→ TRY IT: The expected answer is the set of lines in the data below between the line holding "M1003,208L1009,218L993,221L987,211Z" and the line holding "M632,397L675,408L661,438L620,427L652,437L644,453L610,443Z", inclusive, written out exactly.

(Data extracted from a collection)
========================
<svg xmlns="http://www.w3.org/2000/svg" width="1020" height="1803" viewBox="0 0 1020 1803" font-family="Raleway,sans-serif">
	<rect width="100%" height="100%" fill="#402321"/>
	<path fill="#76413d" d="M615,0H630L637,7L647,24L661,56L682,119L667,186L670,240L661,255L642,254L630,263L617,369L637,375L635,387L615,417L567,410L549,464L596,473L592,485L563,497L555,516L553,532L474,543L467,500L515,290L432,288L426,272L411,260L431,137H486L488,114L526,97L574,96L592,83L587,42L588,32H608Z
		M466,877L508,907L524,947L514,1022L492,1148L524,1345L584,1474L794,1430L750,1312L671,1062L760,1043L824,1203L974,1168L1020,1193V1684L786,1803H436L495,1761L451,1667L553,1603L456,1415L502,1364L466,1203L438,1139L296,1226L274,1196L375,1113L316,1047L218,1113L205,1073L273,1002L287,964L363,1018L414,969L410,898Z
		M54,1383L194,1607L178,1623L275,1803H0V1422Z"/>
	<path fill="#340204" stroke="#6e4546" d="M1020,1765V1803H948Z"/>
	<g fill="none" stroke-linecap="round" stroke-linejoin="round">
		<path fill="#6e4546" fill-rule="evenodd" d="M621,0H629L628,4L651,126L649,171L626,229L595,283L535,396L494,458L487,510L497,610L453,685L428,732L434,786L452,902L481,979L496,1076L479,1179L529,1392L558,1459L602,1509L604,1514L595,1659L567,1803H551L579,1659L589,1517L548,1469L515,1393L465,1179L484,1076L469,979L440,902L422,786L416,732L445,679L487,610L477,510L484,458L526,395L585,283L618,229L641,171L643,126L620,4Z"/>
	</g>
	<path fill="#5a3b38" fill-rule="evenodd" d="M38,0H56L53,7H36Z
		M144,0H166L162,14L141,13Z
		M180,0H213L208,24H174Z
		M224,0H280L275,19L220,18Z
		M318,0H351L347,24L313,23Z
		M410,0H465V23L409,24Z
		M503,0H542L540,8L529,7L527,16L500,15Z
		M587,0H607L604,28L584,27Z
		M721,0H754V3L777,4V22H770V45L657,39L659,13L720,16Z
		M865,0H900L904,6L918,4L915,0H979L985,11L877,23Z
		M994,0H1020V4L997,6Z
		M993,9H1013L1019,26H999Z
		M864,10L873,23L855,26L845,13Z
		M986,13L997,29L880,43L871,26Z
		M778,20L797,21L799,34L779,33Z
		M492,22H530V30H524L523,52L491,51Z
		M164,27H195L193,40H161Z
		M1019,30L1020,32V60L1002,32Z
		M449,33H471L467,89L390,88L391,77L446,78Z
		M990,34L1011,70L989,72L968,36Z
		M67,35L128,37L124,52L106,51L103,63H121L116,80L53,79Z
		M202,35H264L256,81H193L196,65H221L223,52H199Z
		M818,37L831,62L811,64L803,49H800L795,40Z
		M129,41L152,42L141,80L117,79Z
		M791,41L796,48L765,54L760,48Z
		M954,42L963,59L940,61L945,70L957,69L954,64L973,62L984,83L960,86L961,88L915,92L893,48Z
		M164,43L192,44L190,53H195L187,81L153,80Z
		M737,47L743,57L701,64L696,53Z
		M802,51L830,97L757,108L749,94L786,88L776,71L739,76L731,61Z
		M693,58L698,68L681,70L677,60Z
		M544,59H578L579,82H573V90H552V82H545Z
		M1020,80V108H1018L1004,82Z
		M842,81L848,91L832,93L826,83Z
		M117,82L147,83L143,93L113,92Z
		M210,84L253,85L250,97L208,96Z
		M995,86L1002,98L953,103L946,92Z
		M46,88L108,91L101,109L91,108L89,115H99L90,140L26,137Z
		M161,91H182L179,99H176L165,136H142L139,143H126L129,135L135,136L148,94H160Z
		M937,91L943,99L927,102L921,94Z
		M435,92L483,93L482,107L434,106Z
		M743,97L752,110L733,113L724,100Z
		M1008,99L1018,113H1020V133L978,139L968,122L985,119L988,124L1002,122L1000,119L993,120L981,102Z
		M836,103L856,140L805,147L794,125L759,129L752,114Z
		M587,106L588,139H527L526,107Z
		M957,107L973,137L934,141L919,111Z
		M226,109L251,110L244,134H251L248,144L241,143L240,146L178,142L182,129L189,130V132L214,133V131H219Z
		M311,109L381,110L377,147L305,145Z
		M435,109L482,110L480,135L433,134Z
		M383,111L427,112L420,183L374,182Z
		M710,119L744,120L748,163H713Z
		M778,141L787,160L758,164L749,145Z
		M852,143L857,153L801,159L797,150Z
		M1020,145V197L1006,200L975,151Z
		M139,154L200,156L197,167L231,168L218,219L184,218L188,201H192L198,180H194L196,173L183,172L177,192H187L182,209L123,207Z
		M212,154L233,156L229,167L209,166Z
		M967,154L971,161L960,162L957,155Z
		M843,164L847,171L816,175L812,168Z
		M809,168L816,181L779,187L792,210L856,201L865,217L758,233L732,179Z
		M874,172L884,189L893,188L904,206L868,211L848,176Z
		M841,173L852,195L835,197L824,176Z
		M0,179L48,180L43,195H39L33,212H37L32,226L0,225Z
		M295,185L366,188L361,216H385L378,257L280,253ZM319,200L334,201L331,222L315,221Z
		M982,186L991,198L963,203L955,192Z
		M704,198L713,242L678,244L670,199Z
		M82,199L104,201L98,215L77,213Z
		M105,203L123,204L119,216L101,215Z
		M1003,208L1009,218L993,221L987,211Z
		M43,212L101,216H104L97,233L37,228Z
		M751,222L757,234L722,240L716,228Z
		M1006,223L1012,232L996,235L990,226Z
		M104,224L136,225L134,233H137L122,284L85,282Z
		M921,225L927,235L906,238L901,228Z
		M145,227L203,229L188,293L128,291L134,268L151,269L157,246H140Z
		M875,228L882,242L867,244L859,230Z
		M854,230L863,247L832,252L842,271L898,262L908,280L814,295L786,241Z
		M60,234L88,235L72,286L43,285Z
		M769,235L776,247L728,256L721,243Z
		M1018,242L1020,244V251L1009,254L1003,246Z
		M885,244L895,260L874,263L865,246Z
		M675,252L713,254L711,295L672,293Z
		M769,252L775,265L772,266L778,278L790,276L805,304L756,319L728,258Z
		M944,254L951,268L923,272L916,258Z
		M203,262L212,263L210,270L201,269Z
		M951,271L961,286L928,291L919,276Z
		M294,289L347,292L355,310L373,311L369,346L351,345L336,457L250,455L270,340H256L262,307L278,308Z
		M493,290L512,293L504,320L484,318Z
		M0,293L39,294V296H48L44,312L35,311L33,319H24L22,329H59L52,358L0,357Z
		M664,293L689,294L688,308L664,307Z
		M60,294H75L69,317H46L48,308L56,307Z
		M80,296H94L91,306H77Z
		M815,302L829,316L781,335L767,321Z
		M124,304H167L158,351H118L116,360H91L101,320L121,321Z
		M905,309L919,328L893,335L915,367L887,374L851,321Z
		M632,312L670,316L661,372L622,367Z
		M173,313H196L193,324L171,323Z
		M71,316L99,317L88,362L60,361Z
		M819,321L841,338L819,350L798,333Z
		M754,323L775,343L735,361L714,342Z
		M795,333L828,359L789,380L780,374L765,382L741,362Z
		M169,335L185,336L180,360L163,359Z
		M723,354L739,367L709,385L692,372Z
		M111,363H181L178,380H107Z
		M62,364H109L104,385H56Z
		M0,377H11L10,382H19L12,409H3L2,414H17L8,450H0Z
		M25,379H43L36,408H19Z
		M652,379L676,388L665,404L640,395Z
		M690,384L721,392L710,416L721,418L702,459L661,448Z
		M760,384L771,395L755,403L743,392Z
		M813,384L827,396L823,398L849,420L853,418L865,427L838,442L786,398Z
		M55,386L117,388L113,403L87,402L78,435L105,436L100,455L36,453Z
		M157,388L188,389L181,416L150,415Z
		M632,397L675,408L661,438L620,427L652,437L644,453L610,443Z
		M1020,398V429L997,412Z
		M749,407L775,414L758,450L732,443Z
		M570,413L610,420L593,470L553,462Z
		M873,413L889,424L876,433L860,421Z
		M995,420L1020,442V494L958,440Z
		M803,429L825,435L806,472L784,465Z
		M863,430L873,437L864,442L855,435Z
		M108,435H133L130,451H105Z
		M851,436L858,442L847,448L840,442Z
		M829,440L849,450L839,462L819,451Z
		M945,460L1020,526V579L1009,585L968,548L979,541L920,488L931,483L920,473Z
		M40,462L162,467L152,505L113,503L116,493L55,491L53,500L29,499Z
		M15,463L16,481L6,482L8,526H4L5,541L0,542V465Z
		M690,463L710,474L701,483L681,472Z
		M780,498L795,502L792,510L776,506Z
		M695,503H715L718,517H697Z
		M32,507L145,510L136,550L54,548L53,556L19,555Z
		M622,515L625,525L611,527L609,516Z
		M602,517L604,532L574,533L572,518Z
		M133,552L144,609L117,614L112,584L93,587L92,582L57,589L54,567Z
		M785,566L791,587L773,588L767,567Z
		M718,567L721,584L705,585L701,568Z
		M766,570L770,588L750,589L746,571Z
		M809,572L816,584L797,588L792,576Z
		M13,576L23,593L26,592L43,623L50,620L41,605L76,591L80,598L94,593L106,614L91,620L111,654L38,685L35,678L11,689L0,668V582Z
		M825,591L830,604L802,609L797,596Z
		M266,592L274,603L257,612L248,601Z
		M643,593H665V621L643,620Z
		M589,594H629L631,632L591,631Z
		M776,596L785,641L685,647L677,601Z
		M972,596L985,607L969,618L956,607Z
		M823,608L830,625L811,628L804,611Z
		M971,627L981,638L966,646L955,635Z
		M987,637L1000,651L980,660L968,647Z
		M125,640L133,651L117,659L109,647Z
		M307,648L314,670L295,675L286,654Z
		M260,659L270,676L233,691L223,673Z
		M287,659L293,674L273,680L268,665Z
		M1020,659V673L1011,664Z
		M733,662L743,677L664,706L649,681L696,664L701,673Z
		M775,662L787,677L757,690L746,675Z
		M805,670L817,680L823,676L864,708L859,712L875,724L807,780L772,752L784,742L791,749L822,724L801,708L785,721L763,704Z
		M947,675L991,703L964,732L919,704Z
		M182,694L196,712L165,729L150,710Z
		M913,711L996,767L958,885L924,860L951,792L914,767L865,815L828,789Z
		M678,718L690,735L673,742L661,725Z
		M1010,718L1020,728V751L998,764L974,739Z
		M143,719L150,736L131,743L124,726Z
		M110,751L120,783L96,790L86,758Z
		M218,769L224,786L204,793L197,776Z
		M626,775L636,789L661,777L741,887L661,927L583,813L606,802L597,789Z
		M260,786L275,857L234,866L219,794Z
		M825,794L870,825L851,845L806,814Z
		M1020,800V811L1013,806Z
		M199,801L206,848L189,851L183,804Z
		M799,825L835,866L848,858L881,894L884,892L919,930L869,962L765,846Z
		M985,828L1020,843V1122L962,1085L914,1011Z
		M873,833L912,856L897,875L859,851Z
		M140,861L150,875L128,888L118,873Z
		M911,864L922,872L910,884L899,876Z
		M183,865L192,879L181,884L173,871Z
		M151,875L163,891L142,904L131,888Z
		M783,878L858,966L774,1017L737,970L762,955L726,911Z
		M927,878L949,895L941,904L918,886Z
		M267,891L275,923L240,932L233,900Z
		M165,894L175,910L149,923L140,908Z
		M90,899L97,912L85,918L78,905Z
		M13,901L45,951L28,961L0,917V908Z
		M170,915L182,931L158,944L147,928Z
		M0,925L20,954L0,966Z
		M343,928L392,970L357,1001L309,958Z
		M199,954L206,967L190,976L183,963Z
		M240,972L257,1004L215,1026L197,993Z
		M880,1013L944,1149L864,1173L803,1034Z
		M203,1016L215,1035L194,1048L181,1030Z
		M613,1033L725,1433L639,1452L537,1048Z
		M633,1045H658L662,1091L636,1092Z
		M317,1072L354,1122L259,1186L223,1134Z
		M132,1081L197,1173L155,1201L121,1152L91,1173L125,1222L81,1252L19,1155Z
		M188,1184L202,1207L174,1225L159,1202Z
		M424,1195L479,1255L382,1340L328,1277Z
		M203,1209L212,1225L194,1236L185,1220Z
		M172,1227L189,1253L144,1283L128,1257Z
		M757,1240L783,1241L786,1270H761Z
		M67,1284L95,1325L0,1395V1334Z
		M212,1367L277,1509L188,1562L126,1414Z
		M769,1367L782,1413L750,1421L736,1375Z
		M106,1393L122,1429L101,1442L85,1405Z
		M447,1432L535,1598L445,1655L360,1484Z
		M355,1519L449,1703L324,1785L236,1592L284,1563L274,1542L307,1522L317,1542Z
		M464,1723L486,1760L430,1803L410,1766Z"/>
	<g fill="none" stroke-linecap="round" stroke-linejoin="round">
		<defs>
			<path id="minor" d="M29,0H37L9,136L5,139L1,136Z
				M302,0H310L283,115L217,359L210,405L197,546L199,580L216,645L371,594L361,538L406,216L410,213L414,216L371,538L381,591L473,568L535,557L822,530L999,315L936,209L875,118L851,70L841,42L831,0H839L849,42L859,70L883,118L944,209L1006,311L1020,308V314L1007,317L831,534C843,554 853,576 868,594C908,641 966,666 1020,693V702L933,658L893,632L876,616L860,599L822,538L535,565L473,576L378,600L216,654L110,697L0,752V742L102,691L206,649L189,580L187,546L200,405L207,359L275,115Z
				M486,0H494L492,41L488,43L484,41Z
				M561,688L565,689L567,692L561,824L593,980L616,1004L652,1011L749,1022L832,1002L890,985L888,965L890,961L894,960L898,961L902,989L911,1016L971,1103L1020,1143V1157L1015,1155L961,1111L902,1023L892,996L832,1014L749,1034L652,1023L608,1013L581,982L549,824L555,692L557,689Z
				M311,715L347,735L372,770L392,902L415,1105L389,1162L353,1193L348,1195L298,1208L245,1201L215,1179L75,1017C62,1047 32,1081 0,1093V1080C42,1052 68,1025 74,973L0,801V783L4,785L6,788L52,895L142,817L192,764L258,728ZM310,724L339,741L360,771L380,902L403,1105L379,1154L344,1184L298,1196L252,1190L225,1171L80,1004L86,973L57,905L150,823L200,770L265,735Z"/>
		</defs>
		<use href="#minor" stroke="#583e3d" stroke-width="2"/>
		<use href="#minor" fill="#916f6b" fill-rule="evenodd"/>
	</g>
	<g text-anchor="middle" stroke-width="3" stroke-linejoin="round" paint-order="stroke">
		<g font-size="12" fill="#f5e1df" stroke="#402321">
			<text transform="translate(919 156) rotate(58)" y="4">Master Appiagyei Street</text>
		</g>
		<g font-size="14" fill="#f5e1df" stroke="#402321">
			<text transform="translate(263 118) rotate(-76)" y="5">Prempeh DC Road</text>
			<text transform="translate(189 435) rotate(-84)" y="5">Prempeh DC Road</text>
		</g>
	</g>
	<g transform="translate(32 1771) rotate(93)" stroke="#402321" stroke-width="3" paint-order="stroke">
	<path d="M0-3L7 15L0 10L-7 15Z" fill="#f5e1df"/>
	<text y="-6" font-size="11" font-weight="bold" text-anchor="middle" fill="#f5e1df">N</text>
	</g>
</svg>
========================
→ REPLY:
		M1003,208L1009,218L993,221L987,211Z
		M43,212L101,216H104L97,233L37,228Z
		M751,222L757,234L722,240L716,228Z
		M1006,223L1012,232L996,235L990,226Z
		M104,224L136,225L134,233H137L122,284L85,282Z
		M921,225L927,235L906,238L901,228Z
		M145,227L203,229L188,293L128,291L134,268L151,269L157,246H140Z
		M875,228L882,242L867,244L859,230Z
		M854,230L863,247L832,252L842,271L898,262L908,280L814,295L786,241Z
		M60,234L88,235L72,286L43,285Z
		M769,235L776,247L728,256L721,243Z
		M1018,242L1020,244V251L1009,254L1003,246Z
		M885,244L895,260L874,263L865,246Z
		M675,252L713,254L711,295L672,293Z
		M769,252L775,265L772,266L778,278L790,276L805,304L756,319L728,258Z
		M944,254L951,268L923,272L916,258Z
		M203,262L212,263L210,270L201,269Z
		M951,271L961,286L928,291L919,276Z
		M294,289L347,292L355,310L373,311L369,346L351,345L336,457L250,455L270,340H256L262,307L278,308Z
		M493,290L512,293L504,320L484,318Z
		M0,293L39,294V296H48L44,312L35,311L33,319H24L22,329H59L52,358L0,357Z
		M664,293L689,294L688,308L664,307Z
		M60,294H75L69,317H46L48,308L56,307Z
		M80,296H94L91,306H77Z
		M815,302L829,316L781,335L767,321Z
		M124,304H167L158,351H118L116,360H91L101,320L121,321Z
		M905,309L919,328L893,335L915,367L887,374L851,321Z
		M632,312L670,316L661,372L622,367Z
		M173,313H196L193,324L171,323Z
		M71,316L99,317L88,362L60,361Z
		M819,321L841,338L819,350L798,333Z
		M754,323L775,343L735,361L714,342Z
		M795,333L828,359L789,380L780,374L765,382L741,362Z
		M169,335L185,336L180,360L163,359Z
		M723,354L739,367L709,385L692,372Z
		M111,363H181L178,380H107Z
		M62,364H109L104,385H56Z
		M0,377H11L10,382H19L12,409H3L2,414H17L8,450H0Z
		M25,379H43L36,408H19Z
		M652,379L676,388L665,404L640,395Z
		M690,384L721,392L710,416L721,418L702,459L661,448Z
		M760,384L771,395L755,403L743,392Z
		M813,384L827,396L823,398L849,420L853,418L865,427L838,442L786,398Z
		M55,386L117,388L113,403L87,402L78,435L105,436L100,455L36,453Z
		M157,388L188,389L181,416L150,415Z
		M632,397L675,408L661,438L620,427L652,437L644,453L610,443Z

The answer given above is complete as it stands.